Affaires Dray et Clearstream, en avant-goût de la réforme voulue par Nicolas Sarkozy
Sans attendre le procès Clearstream qui doit s’ouvrir le 21 septembre, le procureur de la République a en effet publiquement exprimé sa « conviction », le 28 août sur Europe1. Jean-Claude Marin a indiqué ce qu’il pense du rôle joué par Dominique de Villepin : l’ancien premier ministre aurait été « l’un des bénéficiaires collatéraux, mais parfaitement conscient » de la divulgation du célèbre faux listing bancaire mettant en cause diverses personnalités, dont Nicolas Sarkozy. Le procureur a été jusqu’à évoquer « un effet d’aubaine dans un combat politique que l’on connaît ». Cette sortie radiophonique sans précédent dans un dossier particulièrement signalé a d’autant plus étonné que M. Marin doit soutenir en personne l’accusation lors du procès attendu au palais de justice de Paris.
Proche de Dominique de Villepin, le député (UMP) Jean-Pierre Grand a réagi vivement. « Si M. Marin agit de son propre chef, cela mérite qu’on se pose la question de savoir s’il doit rester comme le représentant de l’Etat de droit dans un procès », a considéré le député de l’Hérault, en évoquant l’hypothèse d’une « démission » du procureur de Paris. « Ou bien il agit sur ordre et cela veut dire que l’on prépare l’opinion publique à ce procès politique et naturellement à la condamnation de Dominique de Villepin. Une méthode qui a fait ses preuves dans les régimes éloignés de la démocratie. On n’a jamais vu, depuis la Libération, une telle atteinte au fonctionnement de la justice en France », a encore commenté l’homme politique.
Restée elle au stade de l’enquête préliminaire – donc sous la coupe du parquet de Paris, sans désignation d’un juge d’instruction -, l’affaire Dray a été traitée comme une expérience en laboratoire de la réforme voulue par Nicolas Sarkozy. Or la direction des investigations par le ministère public – sans accès des avocats au dossier – n’a pas empêché des « fuites » accablantes pour le député de l’Essonne. Puis M. Marin a proposé aux défenseurs du député socialiste une procédure « cousue main » quoique non prévue par la procédure pénale : le procureur leur a ouvert la communication du rapport d’enquête préliminaire sur les comptes de M. Dray, afin que ce dernier puisse livrer ses observations. L’initiative a suscité des interrogations, notamment chez les avocats de tant d’autres justiciables visés par des enquêtes préliminaires.

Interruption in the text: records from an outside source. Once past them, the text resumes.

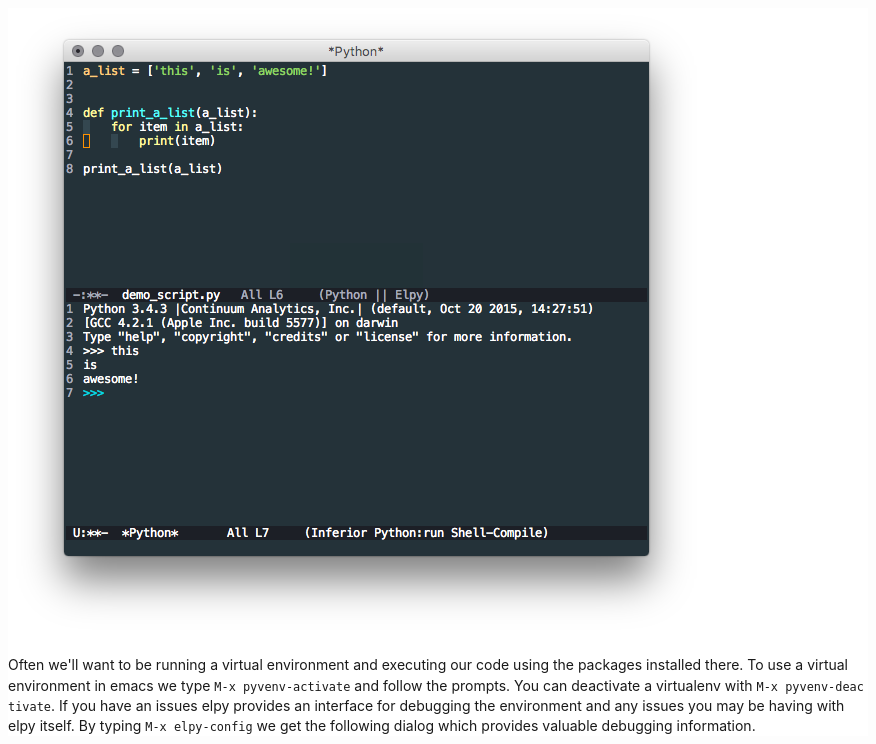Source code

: ![emacs elpy execute](images/emacs-elpy-execute.png)

Often we'll want to be running a virtual environment and executing our code using the packages installed there. To use a virtual environment in emacs we type `M-x pyvenv-activate` and follow the prompts. You can deactivate a virtualenv with `M-x pyvenv-deactivate`. If you have an issues elpy provides an interface for debugging the environment and any issues you may be having with elpy itself. By typing `M-x elpy-config` we get the following dialog which provides valuable debugging information.
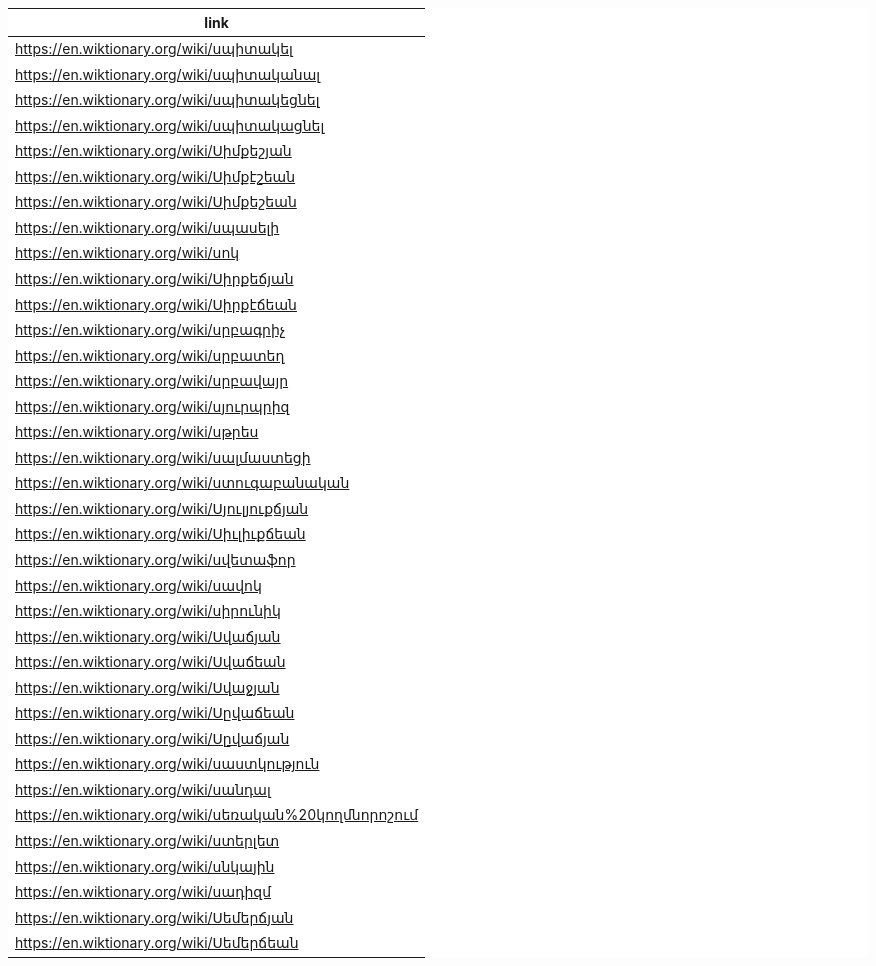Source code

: |link|
|----|
|https://en.wiktionary.org/wiki/սպիտակել|
|https://en.wiktionary.org/wiki/սպիտականալ|
|https://en.wiktionary.org/wiki/սպիտակեցնել|
|https://en.wiktionary.org/wiki/սպիտակացնել|
|https://en.wiktionary.org/wiki/Սիմքեշյան|
|https://en.wiktionary.org/wiki/Սիմքէշեան|
|https://en.wiktionary.org/wiki/Սիմքեշեան|
|https://en.wiktionary.org/wiki/սպասելի|
|https://en.wiktionary.org/wiki/սոկ|
|https://en.wiktionary.org/wiki/Սիրքեճյան|
|https://en.wiktionary.org/wiki/Սիրքէճեան|
|https://en.wiktionary.org/wiki/սրբագրիչ|
|https://en.wiktionary.org/wiki/սրբատեղ|
|https://en.wiktionary.org/wiki/սրբավայր|
|https://en.wiktionary.org/wiki/սյուրպրիզ|
|https://en.wiktionary.org/wiki/սթրես|
|https://en.wiktionary.org/wiki/սալմաստեցի|
|https://en.wiktionary.org/wiki/ստուգաբանական|
|https://en.wiktionary.org/wiki/Սյուլյուքճյան|
|https://en.wiktionary.org/wiki/Սիւլիւքճեան|
|https://en.wiktionary.org/wiki/սվետաֆոր|
|https://en.wiktionary.org/wiki/սավոկ|
|https://en.wiktionary.org/wiki/սիրունիկ|
|https://en.wiktionary.org/wiki/Սվաճյան|
|https://en.wiktionary.org/wiki/Սվաճեան|
|https://en.wiktionary.org/wiki/Սվաջյան|
|https://en.wiktionary.org/wiki/Սըվաճեան|
|https://en.wiktionary.org/wiki/Սըվաճյան|
|https://en.wiktionary.org/wiki/սաստկություն|
|https://en.wiktionary.org/wiki/սանդալ|
|https://en.wiktionary.org/wiki/սեռական%20կողմնորոշում|
|https://en.wiktionary.org/wiki/ստերլետ|
|https://en.wiktionary.org/wiki/սնկային|
|https://en.wiktionary.org/wiki/սադիզմ|
|https://en.wiktionary.org/wiki/Սեմերճյան|
|https://en.wiktionary.org/wiki/Սեմերճեան|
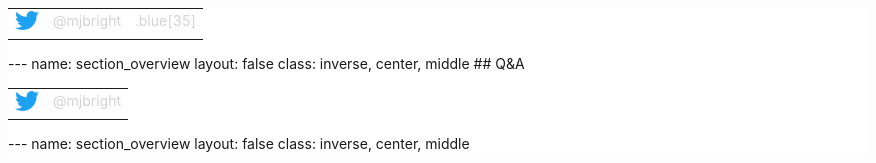 <div class="footnote"> <table style="color: lightgray" > <tr> <td> <img src="images/Twitter_Bird.svg" width=24 /> </td> <td>@mjbright</td><td> .blue[35]</td> </tr> </table> </div>
---
name: section_overview
layout: false
class: inverse, center, middle
## Q&A


<div class="footnote"> <table style="color: lightgray" > <tr> <td> <img src="images/Twitter_Bird.svg" width=24 /> </td> <td>@mjbright</td> </tr> </table> </div>
---
name: section_overview
layout: false
class: inverse, center, middle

Ainsi balisée, la réforme pénale annoncée par Nicolas Sarkozy continue cependant de poser le problème de l’indépendance du parquet. Car, à ce jour, la Cour européenne des droits de l’Homme dénie au ministère public (français) le statut d’autorité judiciaire indépendante, le jugeant excessivement soumis au pouvoir exécutif. Face à ces remontrances, Nicolas Sarkozy lâchera-t-il du lest? Début juillet, pour la première fois, le président et ancien avocat s’est dit « prêt à discuter de l’indépendance du parquet » qui devra « être totalement libre ».
Egalement de formation juridique, sa ministre de la justice a semblé plus réservée, quelques jours après, rappelant que les magistrats du parquet ont déjà un « statut spécifique » qui « tend à garantir leur indépendance ». Il reviendra à Michèle Alliot-Marie de porter ce projet de loi qui a peu de chances d’être examiné par le Parlement avant l’été 2010.